While are are some criminal gangs and jihadists, most are revolutionary brigades that have a strong working class composition and developed in the revolutionary process. They have played a bigger role in keeping the peace than they have in creating the chaos. They see themselves as guarantors that the revolution will not be stolen and I think they are right. They are a true people's army and they control themselves.  As they see the type of state they were fighting for being constructed, they are dissolving into it. They are feared by those that fear an armed working class.

These are problems that will be faced by all revolutions. No doubt the Libyans could have handled things better, but you always have to move forward with what you have on hand. In any case, the co-called Left should be hanging its head in shame rather than complaining about the lack of socialist organization or "Marxist" clarity leading any of these struggle given how that Left has presented itself in recent decades and particular after it has so heartlessly turned its back on the revolutions in Libya and Syria.

Click here for a list of my other blogs on Libya
Click here for a list of my other blogs on Syria


  1. As a Libyan...your observations in this article are true....the situation is not exactly perfect...but it certainly isn't the chaos some folks portray it to be.....I go to work daily in downtown tripoli, I return home for supper around 6 o'clock, I don't hear any shooting, I don't see any armed persons roaming the streets, people go about their business like another city in the world...we only hear of problems and violence on Facebook !!...so thats why most libyan have just turned off their Facebook accounts and just started to get on with their lives.......I mean, do people expect to come out of 42 years of tyranny in a blink of an eye....we are grateful that we even reached this point....if you watch the daily news....it seems the world has gone to hell !!!

    Tripoli, Libya

  2. So the revolution is a triumph. Two years on, and really the only thing that has changed is the emergence of yet another "liberal democracy" in the world.

    Whoopee. You can have 'em, for all I care anymore.

    Contrary to what you and Pham Binh claimed, my critical view of the Libyan revolution was not (at least not for long) predicated on "anti-imperialist" support for Qaddafi; it was predicated on pessimism as to whether or not the revolution would produce "left-wing" character, or do anything to promote workers power and social programs/welfare. So far, apart from ONE (yes, one) article I read about an oil strike (over a year ago), I have heard of nothing. I thus have no choice but to assume that the "revolution" has come screeching to a halt at the "liberal democracy" phase; the Libyan people are obviously happy to vote for "liberal" (read, free market capitalist) technocrats, some of them (like Mahmoud Jibril) former regime functionaries, and are disinterested in forming political parties that defend their welfare against neoliberalism. And said welfare? Is it any better than before, when it was abysmal? Not a peep from any source about this. I guess, as with most left-wingers in relation to Venezuela, the anti-anti-imperialist left (which I have come to agree with more and more over time, mostly out of disgust for the "anti-imperialist" left) is embarrassed that the 2 years of "peoples' revolution" of Libya has resulted in no advancement or development socialism in the region.

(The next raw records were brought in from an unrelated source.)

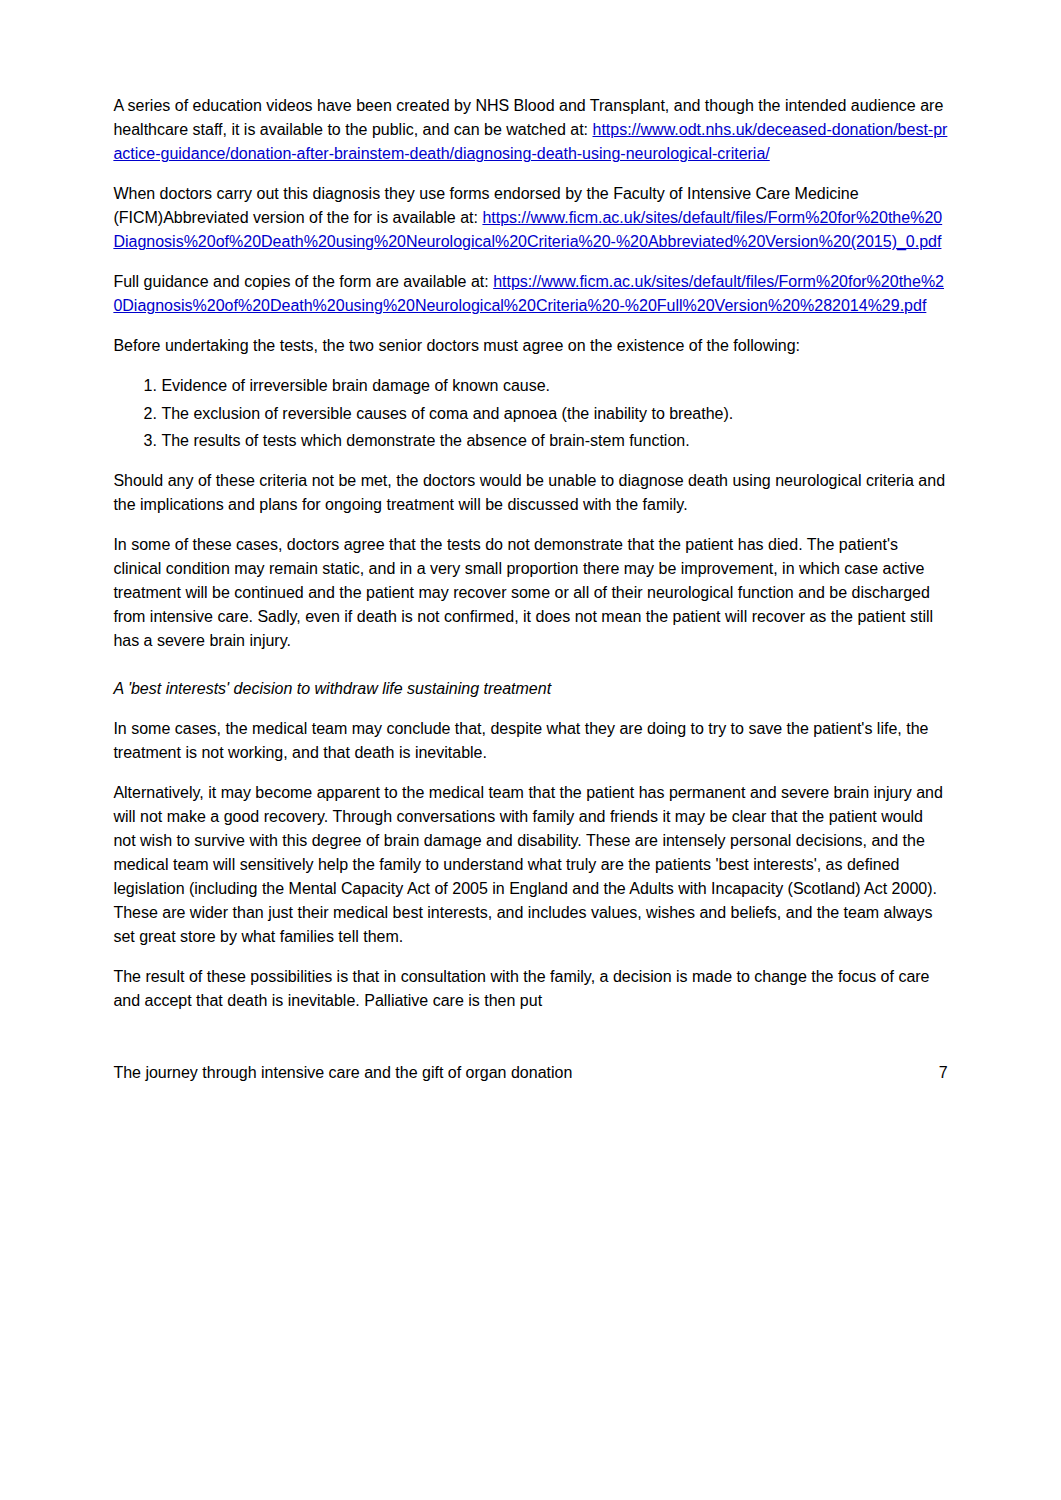A series of education videos have been created by NHS Blood and Transplant, and though the intended audience are healthcare staff, it is available to the public, and can be watched at: https://www.odt.nhs.uk/deceased-donation/best-practice-guidance/donation-after-brainstem-death/diagnosing-death-using-neurological-criteria/
When doctors carry out this diagnosis they use forms endorsed by the Faculty of Intensive Care Medicine (FICM)Abbreviated version of the for is available at: https://www.ficm.ac.uk/sites/default/files/Form%20for%20the%20Diagnosis%20of%20Death%20using%20Neurological%20Criteria%20-%20Abbreviated%20Version%20(2015)_0.pdf
Full guidance and copies of the form are available at: https://www.ficm.ac.uk/sites/default/files/Form%20for%20the%20Diagnosis%20of%20Death%20using%20Neurological%20Criteria%20-%20Full%20Version%20%282014%29.pdf
Before undertaking the tests, the two senior doctors must agree on the existence of the following:
Evidence of irreversible brain damage of known cause.
The exclusion of reversible causes of coma and apnoea (the inability to breathe).
The results of tests which demonstrate the absence of brain-stem function.
Should any of these criteria not be met, the doctors would be unable to diagnose death using neurological criteria and the implications and plans for ongoing treatment will be discussed with the family.
In some of these cases, doctors agree that the tests do not demonstrate that the patient has died. The patient's clinical condition may remain static, and in a very small proportion there may be improvement, in which case active treatment will be continued and the patient may recover some or all of their neurological function and be discharged from intensive care. Sadly, even if death is not confirmed, it does not mean the patient will recover as the patient still has a severe brain injury.
A 'best interests' decision to withdraw life sustaining treatment
In some cases, the medical team may conclude that, despite what they are doing to try to save the patient's life, the treatment is not working, and that death is inevitable.
Alternatively, it may become apparent to the medical team that the patient has permanent and severe brain injury and will not make a good recovery. Through conversations with family and friends it may be clear that the patient would not wish to survive with this degree of brain damage and disability. These are intensely personal decisions, and the medical team will sensitively help the family to understand what truly are the patients 'best interests', as defined legislation (including the Mental Capacity Act of 2005 in England and the Adults with Incapacity (Scotland) Act 2000). These are wider than just their medical best interests, and includes values, wishes and beliefs, and the team always set great store by what families tell them.
The result of these possibilities is that in consultation with the family, a decision is made to change the focus of care and accept that death is inevitable. Palliative care is then put
The journey through intensive care and the gift of organ donation 7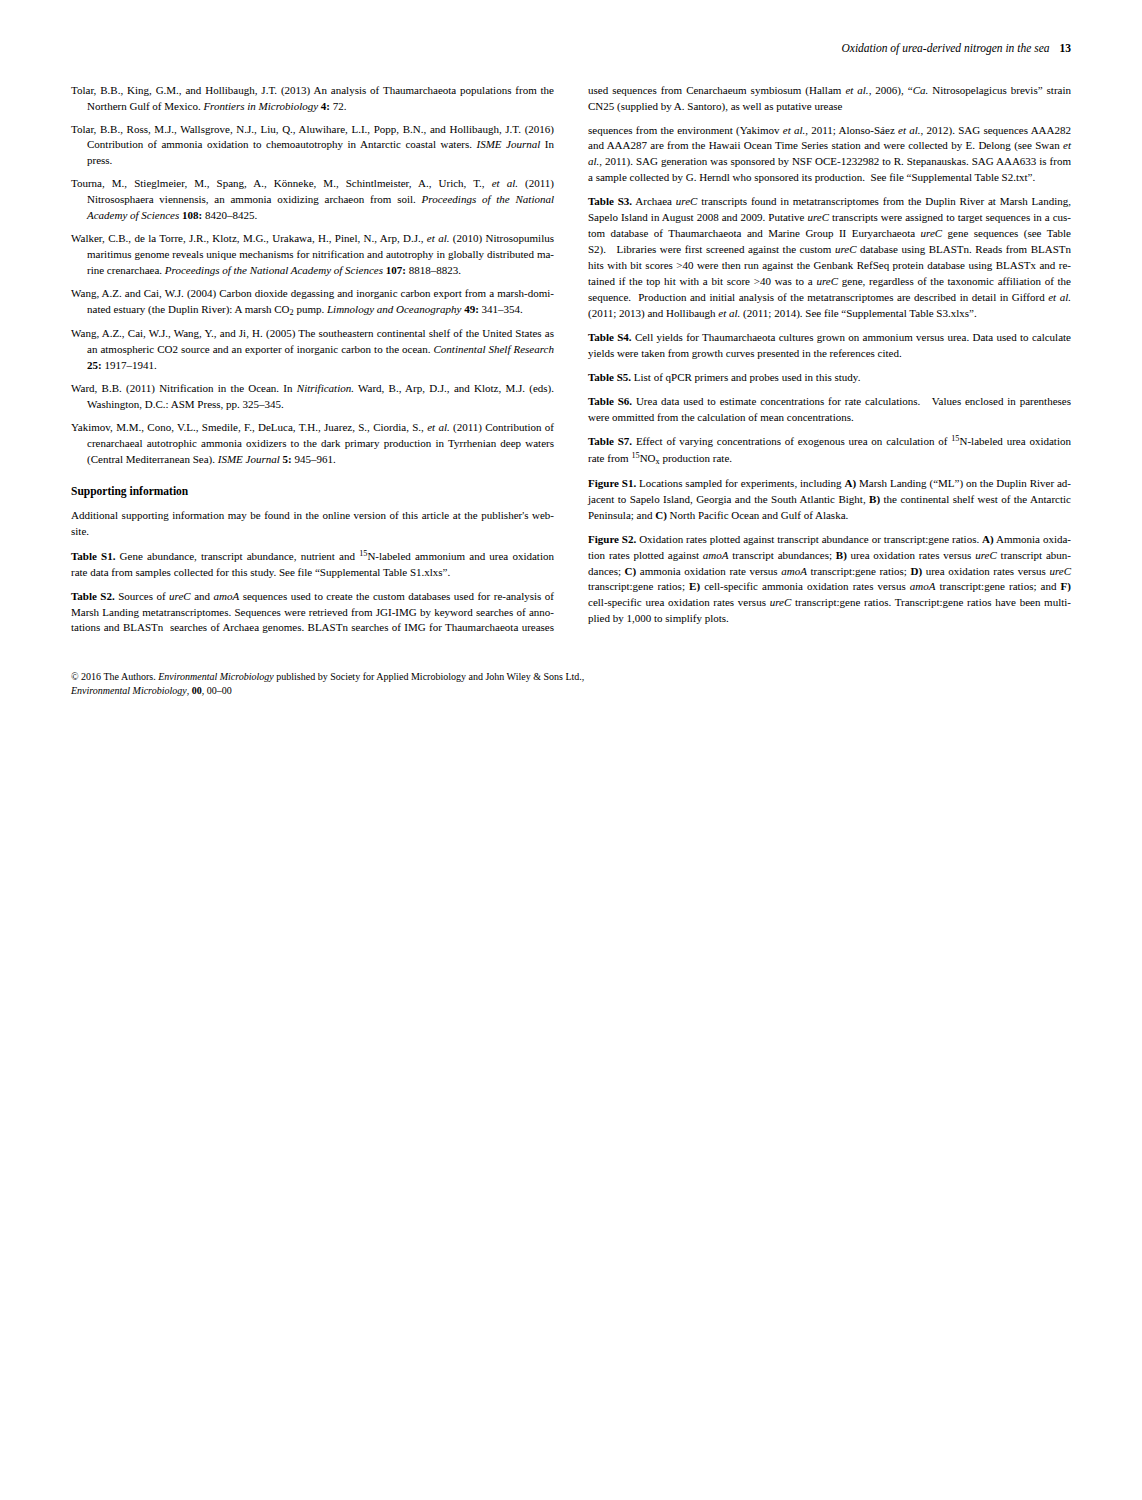Oxidation of urea-derived nitrogen in the sea 13
Tolar, B.B., King, G.M., and Hollibaugh, J.T. (2013) An analysis of Thaumarchaeota populations from the Northern Gulf of Mexico. Frontiers in Microbiology 4: 72.
Tolar, B.B., Ross, M.J., Wallsgrove, N.J., Liu, Q., Aluwihare, L.I., Popp, B.N., and Hollibaugh, J.T. (2016) Contribution of ammonia oxidation to chemoautotrophy in Antarctic coastal waters. ISME Journal In press.
Tourna, M., Stieglmeier, M., Spang, A., Könneke, M., Schintlmeister, A., Urich, T., et al. (2011) Nitrososphaera viennensis, an ammonia oxidizing archaeon from soil. Proceedings of the National Academy of Sciences 108: 8420–8425.
Walker, C.B., de la Torre, J.R., Klotz, M.G., Urakawa, H., Pinel, N., Arp, D.J., et al. (2010) Nitrosopumilus maritimus genome reveals unique mechanisms for nitrification and autotrophy in globally distributed marine crenarchaea. Proceedings of the National Academy of Sciences 107: 8818–8823.
Wang, A.Z. and Cai, W.J. (2004) Carbon dioxide degassing and inorganic carbon export from a marsh-dominated estuary (the Duplin River): A marsh CO2 pump. Limnology and Oceanography 49: 341–354.
Wang, A.Z., Cai, W.J., Wang, Y., and Ji, H. (2005) The southeastern continental shelf of the United States as an atmospheric CO2 source and an exporter of inorganic carbon to the ocean. Continental Shelf Research 25: 1917–1941.
Ward, B.B. (2011) Nitrification in the Ocean. In Nitrification. Ward, B., Arp, D.J., and Klotz, M.J. (eds). Washington, D.C.: ASM Press, pp. 325–345.
Yakimov, M.M., Cono, V.L., Smedile, F., DeLuca, T.H., Juarez, S., Ciordia, S., et al. (2011) Contribution of crenarchaeal autotrophic ammonia oxidizers to the dark primary production in Tyrrhenian deep waters (Central Mediterranean Sea). ISME Journal 5: 945–961.
Supporting information
Additional supporting information may be found in the online version of this article at the publisher's web-site.
Table S1. Gene abundance, transcript abundance, nutrient and 15N-labeled ammonium and urea oxidation rate data from samples collected for this study. See file “Supplemental Table S1.xlxs”.
Table S2. Sources of ureC and amoA sequences used to create the custom databases used for re-analysis of Marsh Landing metatranscriptomes. Sequences were retrieved from JGI-IMG by keyword searches of annotations and BLASTn searches of Archaea genomes. BLASTn searches of IMG for Thaumarchaeota ureases used sequences from Cenarchaeum symbiosum (Hallam et al., 2006), “Ca. Nitrosopelagicus brevis” strain CN25 (supplied by A. Santoro), as well as putative urease
sequences from the environment (Yakimov et al., 2011; Alonso-Sáez et al., 2012). SAG sequences AAA282 and AAA287 are from the Hawaii Ocean Time Series station and were collected by E. Delong (see Swan et al., 2011). SAG generation was sponsored by NSF OCE-1232982 to R. Stepanauskas. SAG AAA633 is from a sample collected by G. Herndl who sponsored its production. See file “Supplemental Table S2.txt”.
Table S3. Archaea ureC transcripts found in metatranscriptomes from the Duplin River at Marsh Landing, Sapelo Island in August 2008 and 2009. Putative ureC transcripts were assigned to target sequences in a custom database of Thaumarchaeota and Marine Group II Euryarchaeota ureC gene sequences (see Table S2). Libraries were first screened against the custom ureC database using BLASTn. Reads from BLASTn hits with bit scores >40 were then run against the Genbank RefSeq protein database using BLASTx and retained if the top hit with a bit score >40 was to a ureC gene, regardless of the taxonomic affiliation of the sequence. Production and initial analysis of the metatranscriptomes are described in detail in Gifford et al. (2011; 2013) and Hollibaugh et al. (2011; 2014). See file “Supplemental Table S3.xlxs”.
Table S4. Cell yields for Thaumarchaeota cultures grown on ammonium versus urea. Data used to calculate yields were taken from growth curves presented in the references cited.
Table S5. List of qPCR primers and probes used in this study.
Table S6. Urea data used to estimate concentrations for rate calculations. Values enclosed in parentheses were ommitted from the calculation of mean concentrations.
Table S7. Effect of varying concentrations of exogenous urea on calculation of 15N-labeled urea oxidation rate from 15NOx production rate.
Figure S1. Locations sampled for experiments, including A) Marsh Landing (“ML”) on the Duplin River adjacent to Sapelo Island, Georgia and the South Atlantic Bight, B) the continental shelf west of the Antarctic Peninsula; and C) North Pacific Ocean and Gulf of Alaska.
Figure S2. Oxidation rates plotted against transcript abundance or transcript:gene ratios. A) Ammonia oxidation rates plotted against amoA transcript abundances; B) urea oxidation rates versus ureC transcript abundances; C) ammonia oxidation rate versus amoA transcript:gene ratios; D) urea oxidation rates versus ureC transcript:gene ratios; E) cell-specific ammonia oxidation rates versus amoA transcript:gene ratios; and F) cell-specific urea oxidation rates versus ureC transcript:gene ratios. Transcript:gene ratios have been multiplied by 1,000 to simplify plots.
© 2016 The Authors. Environmental Microbiology published by Society for Applied Microbiology and John Wiley & Sons Ltd.,
Environmental Microbiology, 00, 00–00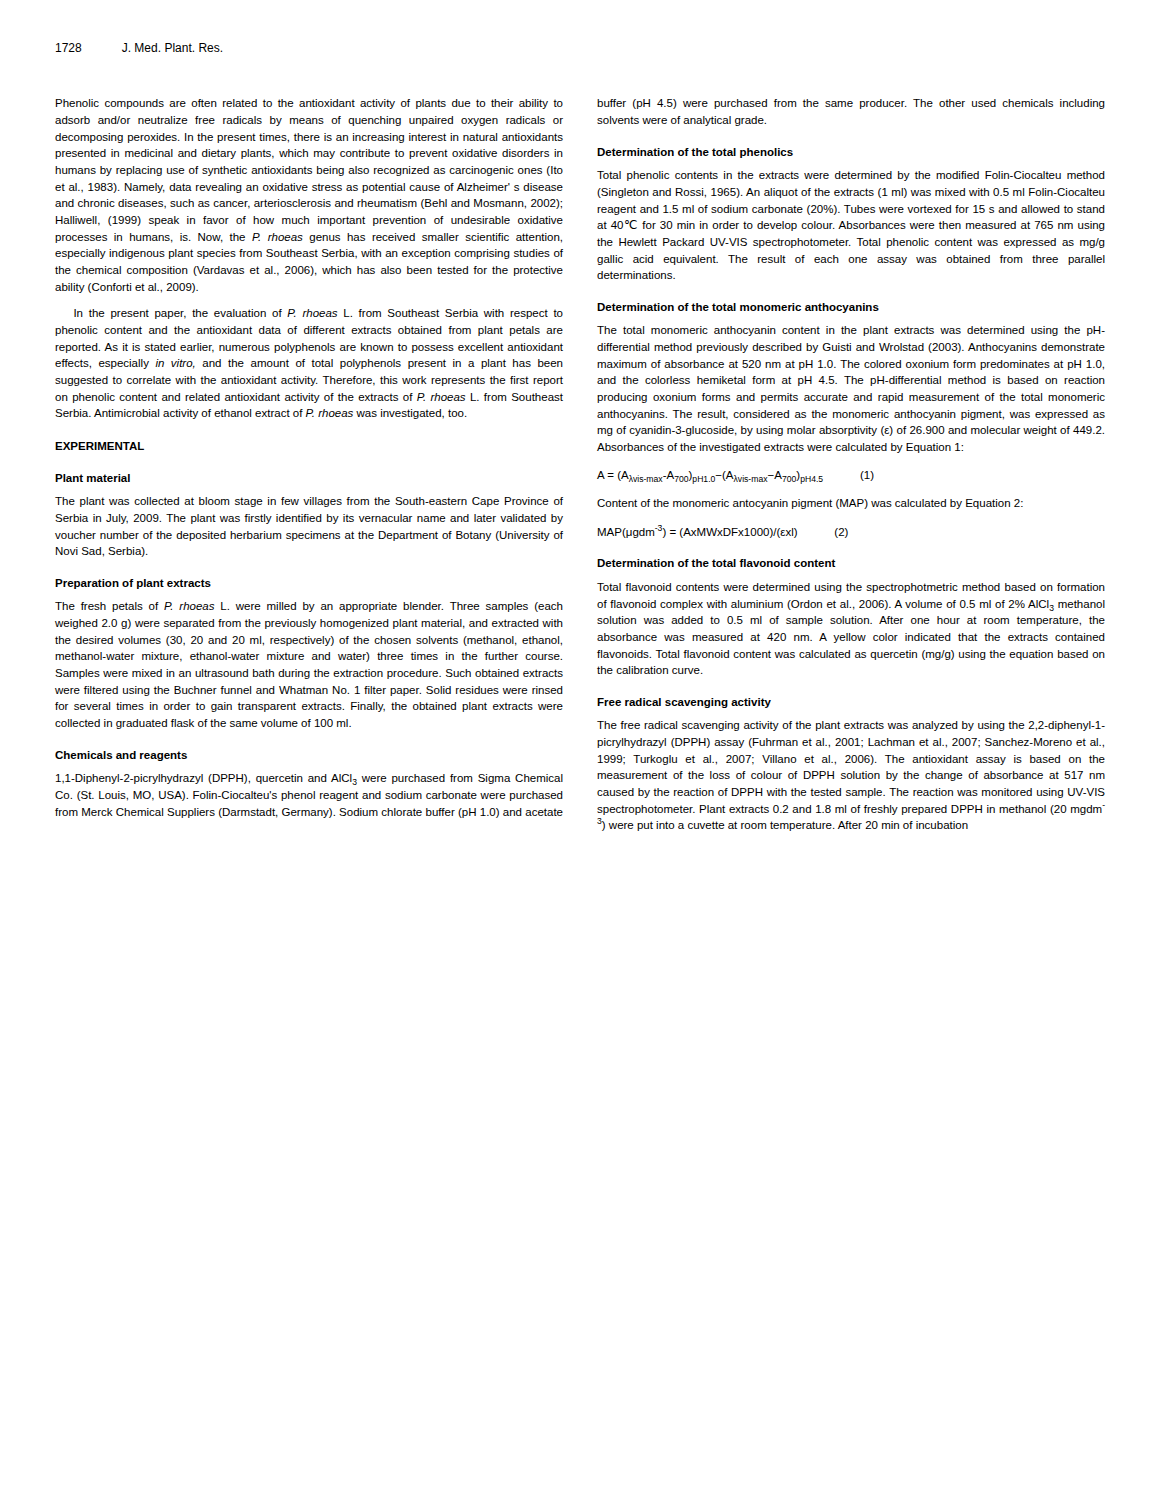1728 J. Med. Plant. Res.
Phenolic compounds are often related to the antioxidant activity of plants due to their ability to adsorb and/or neutralize free radicals by means of quenching unpaired oxygen radicals or decomposing peroxides. In the present times, there is an increasing interest in natural antioxidants presented in medicinal and dietary plants, which may contribute to prevent oxidative disorders in humans by replacing use of synthetic antioxidants being also recognized as carcinogenic ones (Ito et al., 1983). Namely, data revealing an oxidative stress as potential cause of Alzheimer' s disease and chronic diseases, such as cancer, arteriosclerosis and rheumatism (Behl and Mosmann, 2002); Halliwell, (1999) speak in favor of how much important prevention of undesirable oxidative processes in humans, is. Now, the P. rhoeas genus has received smaller scientific attention, especially indigenous plant species from Southeast Serbia, with an exception comprising studies of the chemical composition (Vardavas et al., 2006), which has also been tested for the protective ability (Conforti et al., 2009).
In the present paper, the evaluation of P. rhoeas L. from Southeast Serbia with respect to phenolic content and the antioxidant data of different extracts obtained from plant petals are reported. As it is stated earlier, numerous polyphenols are known to possess excellent antioxidant effects, especially in vitro, and the amount of total polyphenols present in a plant has been suggested to correlate with the antioxidant activity. Therefore, this work represents the first report on phenolic content and related antioxidant activity of the extracts of P. rhoeas L. from Southeast Serbia. Antimicrobial activity of ethanol extract of P. rhoeas was investigated, too.
EXPERIMENTAL
Plant material
The plant was collected at bloom stage in few villages from the South-eastern Cape Province of Serbia in July, 2009. The plant was firstly identified by its vernacular name and later validated by voucher number of the deposited herbarium specimens at the Department of Botany (University of Novi Sad, Serbia).
Preparation of plant extracts
The fresh petals of P. rhoeas L. were milled by an appropriate blender. Three samples (each weighed 2.0 g) were separated from the previously homogenized plant material, and extracted with the desired volumes (30, 20 and 20 ml, respectively) of the chosen solvents (methanol, ethanol, methanol-water mixture, ethanol-water mixture and water) three times in the further course. Samples were mixed in an ultrasound bath during the extraction procedure. Such obtained extracts were filtered using the Buchner funnel and Whatman No. 1 filter paper. Solid residues were rinsed for several times in order to gain transparent extracts. Finally, the obtained plant extracts were collected in graduated flask of the same volume of 100 ml.
Chemicals and reagents
1,1-Diphenyl-2-picrylhydrazyl (DPPH), quercetin and AlCl3 were purchased from Sigma Chemical Co. (St. Louis, MO, USA). Folin-Ciocalteu's phenol reagent and sodium carbonate were purchased from Merck Chemical Suppliers (Darmstadt, Germany). Sodium chlorate buffer (pH 1.0) and acetate buffer (pH 4.5) were purchased from the same producer. The other used chemicals including solvents were of analytical grade.
Determination of the total phenolics
Total phenolic contents in the extracts were determined by the modified Folin-Ciocalteu method (Singleton and Rossi, 1965). An aliquot of the extracts (1 ml) was mixed with 0.5 ml Folin-Ciocalteu reagent and 1.5 ml of sodium carbonate (20%). Tubes were vortexed for 15 s and allowed to stand at 40℃ for 30 min in order to develop colour. Absorbances were then measured at 765 nm using the Hewlett Packard UV-VIS spectrophotometer. Total phenolic content was expressed as mg/g gallic acid equivalent. The result of each one assay was obtained from three parallel determinations.
Determination of the total monomeric anthocyanins
The total monomeric anthocyanin content in the plant extracts was determined using the pH-differential method previously described by Guisti and Wrolstad (2003). Anthocyanins demonstrate maximum of absorbance at 520 nm at pH 1.0. The colored oxonium form predominates at pH 1.0, and the colorless hemiketal form at pH 4.5. The pH-differential method is based on reaction producing oxonium forms and permits accurate and rapid measurement of the total monomeric anthocyanins. The result, considered as the monomeric anthocyanin pigment, was expressed as mg of cyanidin-3-glucoside, by using molar absorptivity (ε) of 26.900 and molecular weight of 449.2. Absorbances of the investigated extracts were calculated by Equation 1:
A = (Aλvis-max-A700)pH1.0−(Aλvis-max−A700)pH4.5(1)
Content of the monomeric antocyanin pigment (MAP) was calculated by Equation 2:
MAP(μgdm-3) = (AxMWxDFx1000)/(εxl)(2)
Determination of the total flavonoid content
Total flavonoid contents were determined using the spectrophotmetric method based on formation of flavonoid complex with aluminium (Ordon et al., 2006). A volume of 0.5 ml of 2% AlCl3 methanol solution was added to 0.5 ml of sample solution. After one hour at room temperature, the absorbance was measured at 420 nm. A yellow color indicated that the extracts contained flavonoids. Total flavonoid content was calculated as quercetin (mg/g) using the equation based on the calibration curve.
Free radical scavenging activity
The free radical scavenging activity of the plant extracts was analyzed by using the 2,2-diphenyl-1-picrylhydrazyl (DPPH) assay (Fuhrman et al., 2001; Lachman et al., 2007; Sanchez-Moreno et al., 1999; Turkoglu et al., 2007; Villano et al., 2006). The antioxidant assay is based on the measurement of the loss of colour of DPPH solution by the change of absorbance at 517 nm caused by the reaction of DPPH with the tested sample. The reaction was monitored using UV-VIS spectrophotometer. Plant extracts 0.2 and 1.8 ml of freshly prepared DPPH in methanol (20 mgdm-3) were put into a cuvette at room temperature. After 20 min of incubation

    I still support the Syrian revolution, but only because there exists the glimmer of hope (no matter how improbable) that it will develop a more leftist character in the future than the Libyan revolution.

  3. "we should compare Libya today to what Libya would have looked like if we hadn’t intervened. By that standard, the Libya intervention was successful: The country is better off today than it would have been had the international community allowed dictator Muammar Qaddafi to continue his rampage across the country."
    And by now his nuclear programme would be back on track and war with Israel pending. Assad would have felt even more emboldened, and Putin would now have 2 champions in the area.